## Exercise instructions:
From the first line of the data below through the line bearing "3. Utilizaremos a", reproduce each line exactly; do not include pictures.

## Dataset entries:
☆ ☆ ☆ ☆ ☆ ☆ ☆
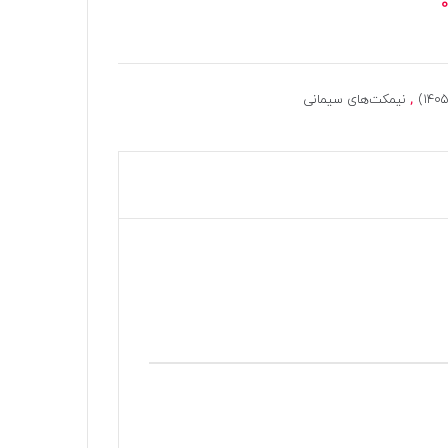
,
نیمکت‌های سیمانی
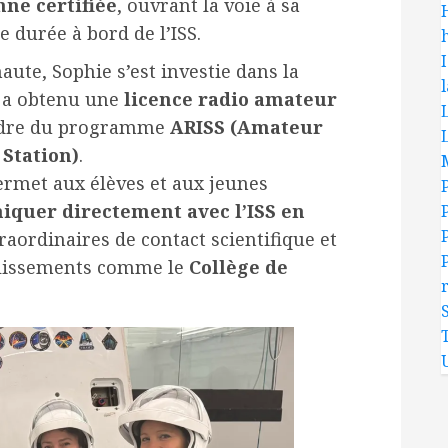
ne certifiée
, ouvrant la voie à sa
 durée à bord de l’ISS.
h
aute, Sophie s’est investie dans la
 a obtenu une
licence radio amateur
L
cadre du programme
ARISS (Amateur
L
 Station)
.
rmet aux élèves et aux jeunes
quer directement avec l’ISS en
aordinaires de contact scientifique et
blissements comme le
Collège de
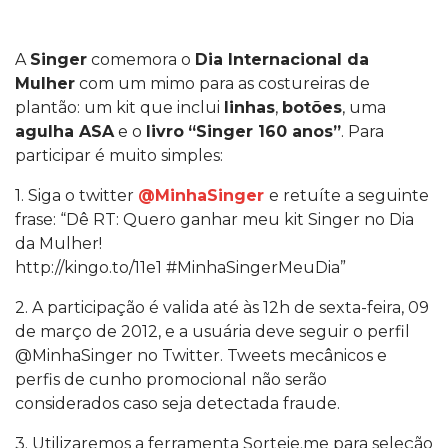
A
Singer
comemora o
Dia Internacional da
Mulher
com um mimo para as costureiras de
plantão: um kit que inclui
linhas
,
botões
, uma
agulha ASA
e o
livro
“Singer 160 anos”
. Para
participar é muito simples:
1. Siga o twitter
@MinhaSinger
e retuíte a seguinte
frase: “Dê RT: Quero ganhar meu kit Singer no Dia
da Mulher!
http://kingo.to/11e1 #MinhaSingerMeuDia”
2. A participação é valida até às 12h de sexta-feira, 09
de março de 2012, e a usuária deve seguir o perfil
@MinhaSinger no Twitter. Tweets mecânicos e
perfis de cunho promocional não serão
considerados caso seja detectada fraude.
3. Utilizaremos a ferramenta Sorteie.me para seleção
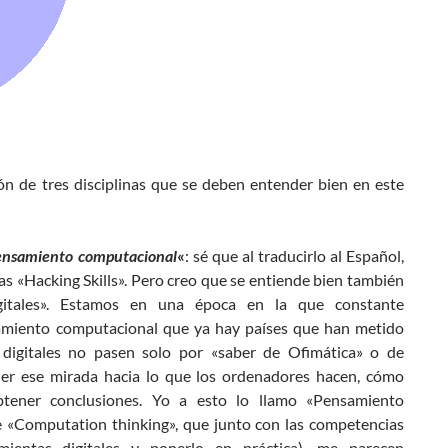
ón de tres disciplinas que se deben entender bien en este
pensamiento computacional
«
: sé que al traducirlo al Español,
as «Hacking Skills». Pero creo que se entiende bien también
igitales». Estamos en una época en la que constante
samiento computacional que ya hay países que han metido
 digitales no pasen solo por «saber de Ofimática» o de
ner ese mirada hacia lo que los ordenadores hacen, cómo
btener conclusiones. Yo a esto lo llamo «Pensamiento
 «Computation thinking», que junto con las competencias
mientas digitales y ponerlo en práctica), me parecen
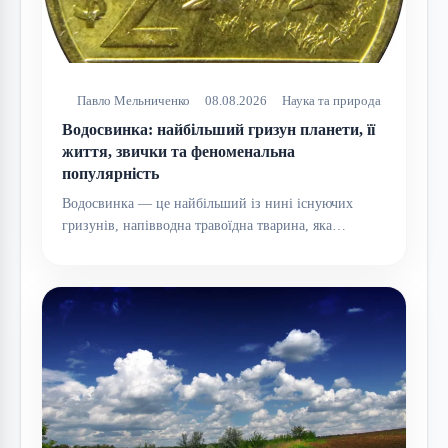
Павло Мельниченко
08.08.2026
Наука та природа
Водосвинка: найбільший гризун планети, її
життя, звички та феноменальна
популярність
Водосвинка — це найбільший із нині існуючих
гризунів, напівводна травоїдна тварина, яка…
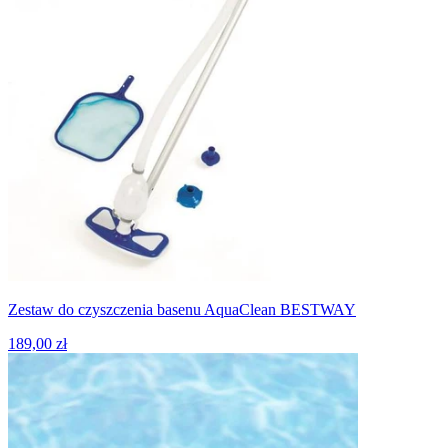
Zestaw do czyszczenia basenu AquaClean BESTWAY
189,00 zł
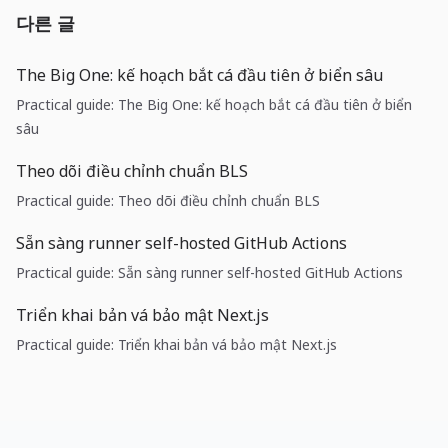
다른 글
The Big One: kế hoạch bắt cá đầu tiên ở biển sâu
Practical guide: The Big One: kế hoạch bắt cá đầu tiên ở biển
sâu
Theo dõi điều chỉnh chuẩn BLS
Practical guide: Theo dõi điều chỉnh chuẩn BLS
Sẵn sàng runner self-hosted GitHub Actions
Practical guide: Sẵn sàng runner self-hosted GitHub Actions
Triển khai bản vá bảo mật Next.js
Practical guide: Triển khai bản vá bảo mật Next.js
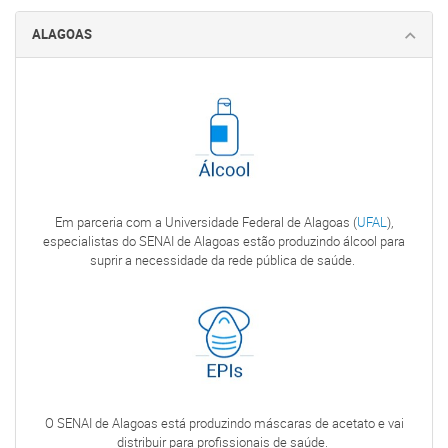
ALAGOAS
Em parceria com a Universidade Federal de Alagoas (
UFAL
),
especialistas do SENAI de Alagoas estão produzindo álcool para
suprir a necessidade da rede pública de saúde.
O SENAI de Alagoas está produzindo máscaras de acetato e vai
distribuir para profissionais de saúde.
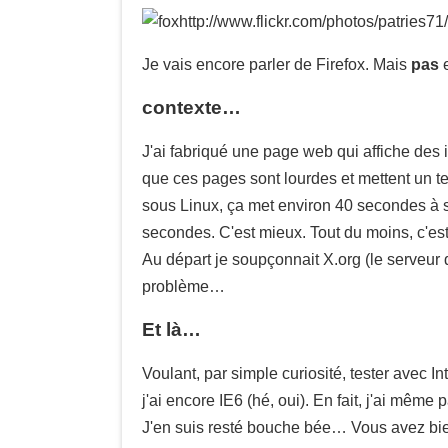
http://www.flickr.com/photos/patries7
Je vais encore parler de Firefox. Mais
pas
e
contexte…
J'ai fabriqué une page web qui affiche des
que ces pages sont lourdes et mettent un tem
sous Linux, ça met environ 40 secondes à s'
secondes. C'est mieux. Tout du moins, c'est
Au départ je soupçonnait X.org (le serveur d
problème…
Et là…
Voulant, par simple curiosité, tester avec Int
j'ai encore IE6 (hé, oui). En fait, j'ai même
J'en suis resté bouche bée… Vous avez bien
☆ ☆ ☆ ☆ ☆ ☆ ☆
## Response box:
,
نیمکت‌های سیمانی
ne certifiée
, ouvrant la voie à sa
 durée à bord de l’ISS.
h
aute, Sophie s’est investie dans la
 a obtenu une
licence radio amateur
L
cadre du programme
ARISS (Amateur
L
 Station)
.
rmet aux élèves et aux jeunes
quer directement avec l’ISS en
aordinaires de contact scientifique et
blissements comme le
Collège de
A
Singer
comemora o
Dia Internacional da
Mulher
com um mimo para as costureiras de
plantão: um kit que inclui
linhas
,
botões
, uma
agulha ASA
e o
livro
“Singer 160 anos”
. Para
participar é muito simples:
1. Siga o twitter
@MinhaSinger
e retuíte a seguinte
frase: “Dê RT: Quero ganhar meu kit Singer no Dia
da Mulher!
http://kingo.to/11e1 #MinhaSingerMeuDia”
2. A participação é valida até às 12h de sexta-feira, 09
de março de 2012, e a usuária deve seguir o perfil
@MinhaSinger no Twitter. Tweets mecânicos e
perfis de cunho promocional não serão
considerados caso seja detectada fraude.
3. Utilizaremos a ferramenta Sorteie.me para seleção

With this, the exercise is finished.